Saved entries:

[Start of section]

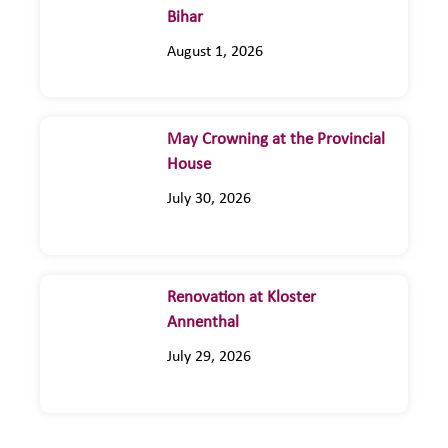
Bihar
August 1, 2026
May Crowning at the Provincial
House
July 30, 2026
Renovation at Kloster
Annenthal
July 29, 2026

[End of section]

#### Exercise directions
For each record above, write out its text exactly and skip any picture.

#### Written answer
Bihar
August 1, 2026
May Crowning at the Provincial
House
July 30, 2026
Renovation at Kloster
Annenthal
July 29, 2026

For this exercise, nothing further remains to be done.